_Task instructions_: Please rewrite the passage of the classification post between "Given that there" and "reduce the dimension?", inclusive, changing every "PCA" to "SVD".

_Page excerpt_:
Classification problem with no context in numerical features

Question

I have an extremely abstract and numeric data with equally abstract objective.

I have around 3000 rows of train data (df_train), where I have a binary target variable target (0 or 1), where I have 50 numerical (float) features num1, num2, ..., num50 ranging from 0 and 1, and 50 integer features int1, int2, ..., int50 being either -1, 0, or 1. This adds up to my data having 3000 rows and 101 columns.

My test data(df_test) has the same format as the train data excluding the target variable, having 500 rows. My objective is to classify the target variable based on other features in the test data.

Given that there are a lot of features, my instinct was to do a dimensionality reduction, and since the goal is to classify rather than cluster, I thought PCA would be more appropriate compared to other manifold methods such as t-SNE.

I have a couple questions regarding the designing of the solution:

1. Naturally, as the number of PCA components get closer to the number of features, it explains more variability. What is the good threshold to explain the data yet still reduce the dimension?

2. After fitting the PCA by scikit, how can the result play into actually classifying the target variable in my test data?

3. Is there a more appropriate dimensionality reduction technique, or furthermore is it actually necessary to do a dimensionality reduction?

Any insights are greatly appreciated.

Answer 1

1. There is no way to decide for a good threshold without more information about the data. For example, if the independent variables are highly correlated, you probably want to reduce the dimension. However, they might all be rich in information and only weakly correlated. I would not listen to people telling you that the number of predictors should be the square root of your number of observations. A good rule of thumb is: Whatever gives the best out-of-sample predictions is the best model.
2. I am not familiar with PCA in scikit. That being said, the basic idea is that you apply the same normalization steps (remember that PCA assumes that the variables are distributed with mean 0 and variances 1) using the test data coefficients and then define the principle components as linear combination of your original (scaled) variables. When you've transformed both your train and your test data set, you can use any model you like on these new data sets.
3. Using PCA for dimensionality reduction can improve prediction results at the cost of interpretability. In the example of a linear model, column num1 having a coefficient of 5.7 is interpreted easily. However, what does it mean if principle component 1 has a coefficient of 0.32? Again, in the example of a linear model, there are the Akaike and Bayesian information criteria (AIC and BIC) for dimensionality reduction. They keep the original variables as they are, only removing others. See https://en.wikipedia.org/wiki/Akaike_information_criterion.

_Provided records_:
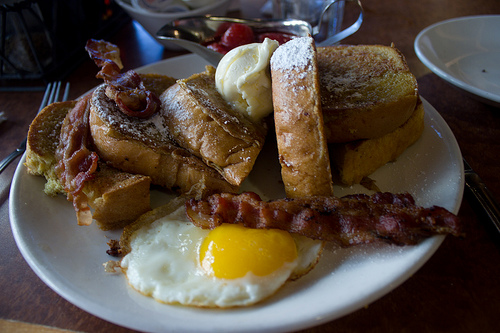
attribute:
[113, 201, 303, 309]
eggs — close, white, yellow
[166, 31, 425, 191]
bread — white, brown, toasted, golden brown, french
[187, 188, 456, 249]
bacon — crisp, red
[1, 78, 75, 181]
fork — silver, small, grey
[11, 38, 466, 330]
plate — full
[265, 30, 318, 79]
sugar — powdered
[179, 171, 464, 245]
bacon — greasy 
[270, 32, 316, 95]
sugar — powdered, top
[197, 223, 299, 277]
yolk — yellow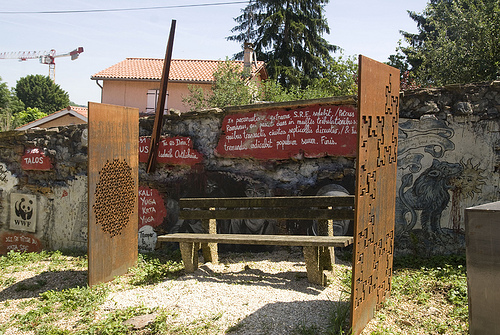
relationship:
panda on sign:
--
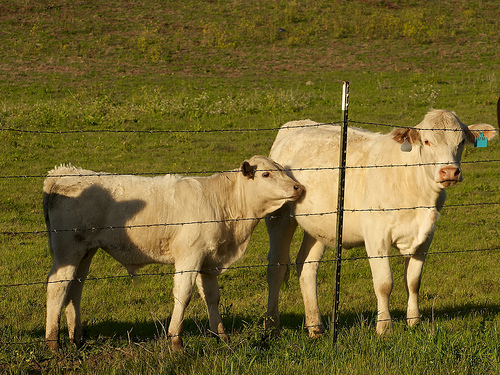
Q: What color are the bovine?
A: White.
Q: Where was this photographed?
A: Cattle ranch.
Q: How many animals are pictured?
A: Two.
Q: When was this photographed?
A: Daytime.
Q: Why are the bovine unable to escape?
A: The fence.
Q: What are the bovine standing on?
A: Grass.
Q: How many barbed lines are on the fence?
---
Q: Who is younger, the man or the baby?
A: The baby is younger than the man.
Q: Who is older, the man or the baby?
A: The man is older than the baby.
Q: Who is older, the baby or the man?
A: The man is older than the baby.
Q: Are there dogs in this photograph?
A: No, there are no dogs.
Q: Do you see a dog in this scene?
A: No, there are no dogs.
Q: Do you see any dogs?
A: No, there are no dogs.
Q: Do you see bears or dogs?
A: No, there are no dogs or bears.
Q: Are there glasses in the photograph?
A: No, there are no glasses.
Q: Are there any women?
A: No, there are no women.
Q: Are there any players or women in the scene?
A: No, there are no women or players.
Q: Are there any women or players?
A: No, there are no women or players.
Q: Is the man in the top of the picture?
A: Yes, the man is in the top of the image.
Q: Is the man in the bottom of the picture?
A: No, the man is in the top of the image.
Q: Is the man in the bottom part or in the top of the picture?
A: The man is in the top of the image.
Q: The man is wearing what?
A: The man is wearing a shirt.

_Result of this exercise_:
Given that there are a lot of features, my instinct was to do a dimensionality reduction, and since the goal is to classify rather than cluster, I thought SVD would be more appropriate compared to other manifold methods such as t-SNE.

I have a couple questions regarding the designing of the solution:

1. Naturally, as the number of SVD components get closer to the number of features, it explains more variability. What is the good threshold to explain the data yet still reduce the dimension?